Add custom fields to your booking forms to collect additional information from customers, such as special requests, dietary preferences, or file uploads.

Overview

Custom form fields let you extend the booking form beyond the standard name, email, and phone fields. Collect any additional data you need from customers at the time of booking. Supported capabilities include:

  • Six field types: text, textarea, select dropdown, checkbox, radio buttons, and file upload
  • Mark fields as required or optional
  • Custom placeholder text and help descriptions
  • Drag-and-drop field ordering
  • Per-service field assignment (show different fields for different services)
  • Custom field data visible in admin booking details
  • Use custom field values in email notification templates

Step 1: Access Custom Fields Settings

Navigate to WordPress Admin → Bookings → Settings → Custom Fields. You will see a list of any existing custom fields and a button to add new ones.

Tip: Custom fields are global by default (they appear on all services). You can restrict a field to specific services using the “Applicable Services” setting on each field.

Step 2: Add a New Field

Click the “Add Custom Field” button and configure the field settings:

1

Choose a field type

Select from: Text (single line), Textarea (multi-line), Select (dropdown), Checkbox (multi-select), Radio (single choice), or File Upload.

2

Enter the field label

This is the label customers see on the form (e.g., “Special Requests”, “Dietary Preferences”, “Upload ID Document”).

3

Set placeholder text

Add optional placeholder text that appears inside the field before the customer types (applies to Text and Textarea types).

4

Mark as required (optional)

Check the “Required” box to make this field mandatory. The form cannot be submitted without filling it in.

5

Add options (for Select, Checkbox, Radio)

For choice-based fields, add the list of options. Enter one option per line or use the “Add Option” button to add them individually.
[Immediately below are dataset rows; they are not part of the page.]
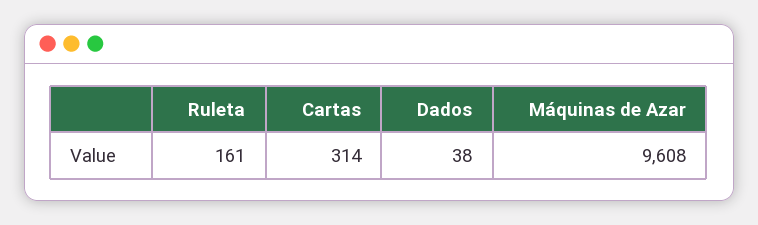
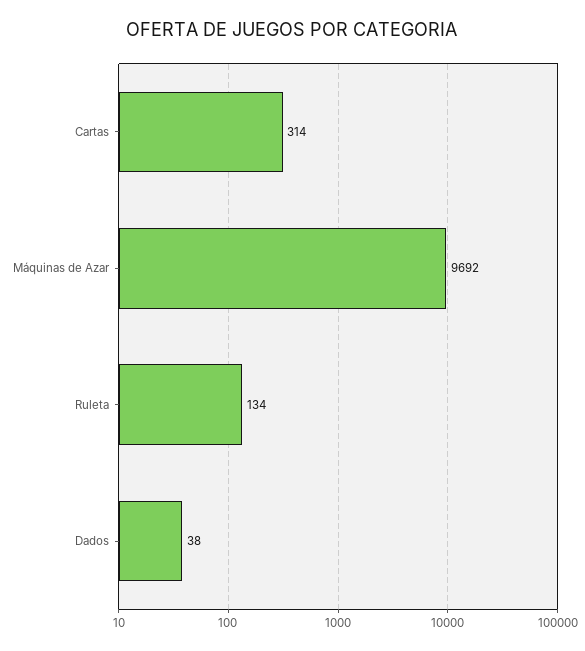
  {
-   "Ruleta": 161,
+   "Ruleta": 134,
    "Cartas": 314,
    "Dados": 38,
-   "Máquinas de Azar": 9608
+   "Máquinas de Azar": 9692
  }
Step 3: Field Type Reference

Here is a summary of each available field type and its use case:

Text

A single-line text input. Best for short answers like names, reference numbers, or brief notes.

Textarea

A multi-line text area. Best for longer responses like special requests, medical notes, or detailed instructions.

Select (Dropdown)

A dropdown menu with predefined options. Best when there are many choices and only one can be selected.

Checkbox

A set of checkboxes allowing multiple selections. Best for "select all that apply" scenarios like add-on services.

Radio Buttons

A set of radio buttons for single selection. Best for a small number of mutually exclusive options (e.g., T-shirt size).

File Upload

A file upload field. Accepts images, PDFs, and documents up to the configured size limit. Best for ID verification or reference documents.

Step 4: Field Ordering

Drag and drop fields in the Custom Fields list to reorder them. The order in the settings page matches the order on the public booking form. Fields appear on the Customer Information step (Step 3) of the booking wizard, below the standard name and email fields.
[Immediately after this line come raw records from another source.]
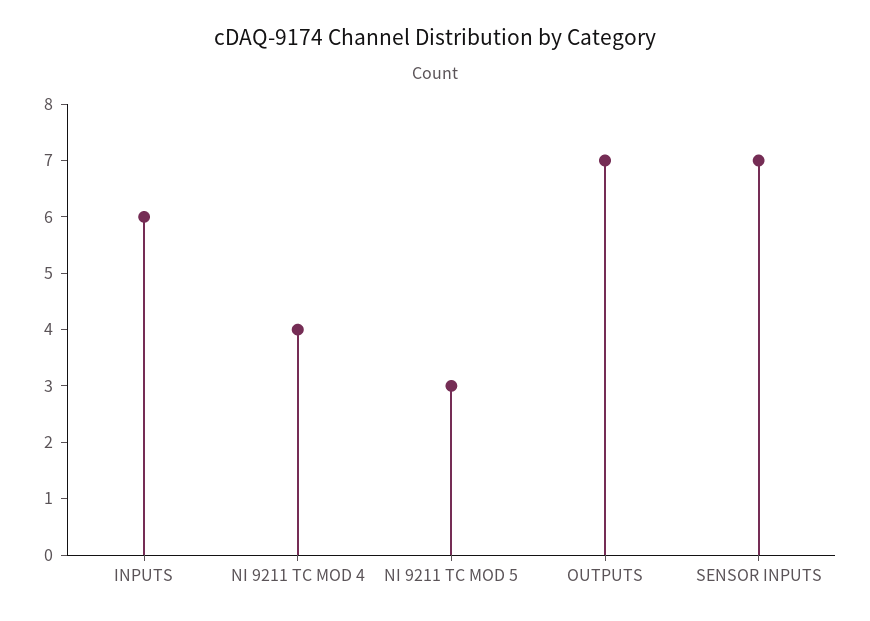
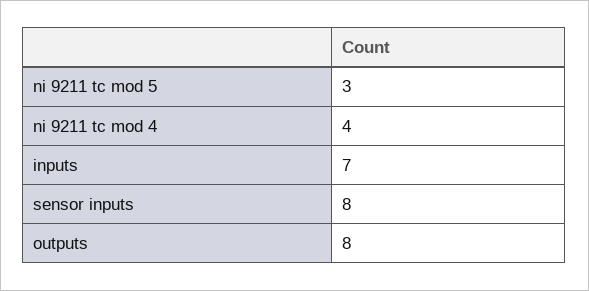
  {
-   "INPUTS": 6,
+   "INPUTS": 7,
    "NI 9211 TC MOD 4": 4,
    "NI 9211 TC MOD 5": 3,
-   "OUTPUTS": 7,
+   "OUTPUTS": 8,
-   "SENSOR INPUTS": 7
+   "SENSOR INPUTS": 8
  }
Adding too many required fields can increase form abandonment. Only mark fields as required if the information is truly essential for the booking.

Step 5: Viewing Custom Field Data

Custom field responses are stored with each booking and accessible in the admin area:

  • Open any booking in WordPress Admin > Bookings. Custom field data appears in a dedicated "Custom Fields" meta box.
  • File uploads are stored in the WordPress media library and linked to the booking. Click the filename to view or download.
  • Export bookings to CSV to include all custom field values as additional columns.
  • Use the booking list filters to search bookings by custom field values.
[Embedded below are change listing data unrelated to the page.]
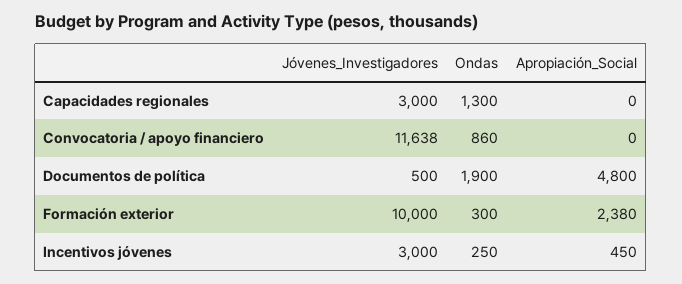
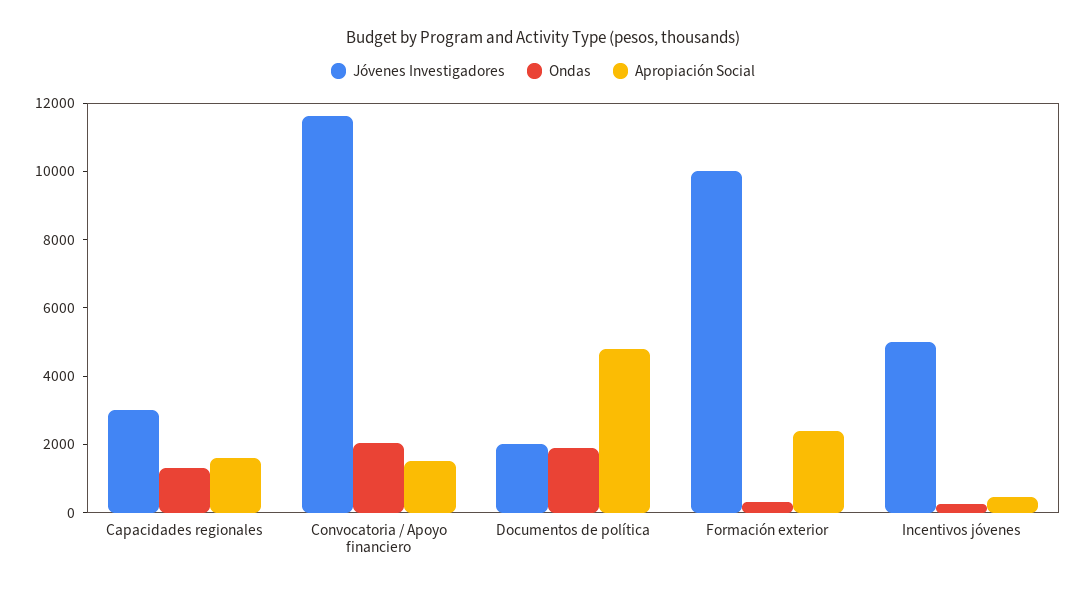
  {
    "Jóvenes_Investigadores": {
      "Capacidades regionales": 3000,
      "Convocatoria / apoyo financiero": 11638,
-     "Documentos de política": 500,
+     "Documentos de política": 2000,
      "Formación exterior": 10000,
-     "Incentivos jóvenes": 3000
+     "Incentivos jóvenes": 5000
    },
    "Ondas": {
      "Capacidades regionales": 1300,
-     "Convocatoria / apoyo financiero": 860,
+     "Convocatoria / apoyo financiero": 2000,
      "Documentos de política": 1900,
      "Formación exterior": 300,
      "Incentivos jóvenes": 250
    },
    "Apropiación_Social": {
-     "Capacidades regionales": 0,
+     "Capacidades regionales": 1500,
-     "Convocatoria / apoyo financiero": 0,
+     "Convocatoria / apoyo financiero": 1500,
      "Documentos de política": 4800,
      "Formación exterior": 2380,
      "Incentivos jóvenes": 450
    }
  }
Step 6: Using Custom Fields in Email Templates

You can include custom field values in your email notification templates using dynamic placeholders:

Use the following placeholder format:

{custom_field_FIELDNAME} — e.g., {custom_field_special_requests} or {custom_field_dietary_preferences}
Tip: The field name used in the placeholder is the “slug” version of the label (lowercase, spaces replaced with underscores). You can find the exact placeholder for each field on the Custom Fields settings page.
Tip: Use {all_custom_fields} to output all custom field labels and values in a formatted list, useful for admin notification emails.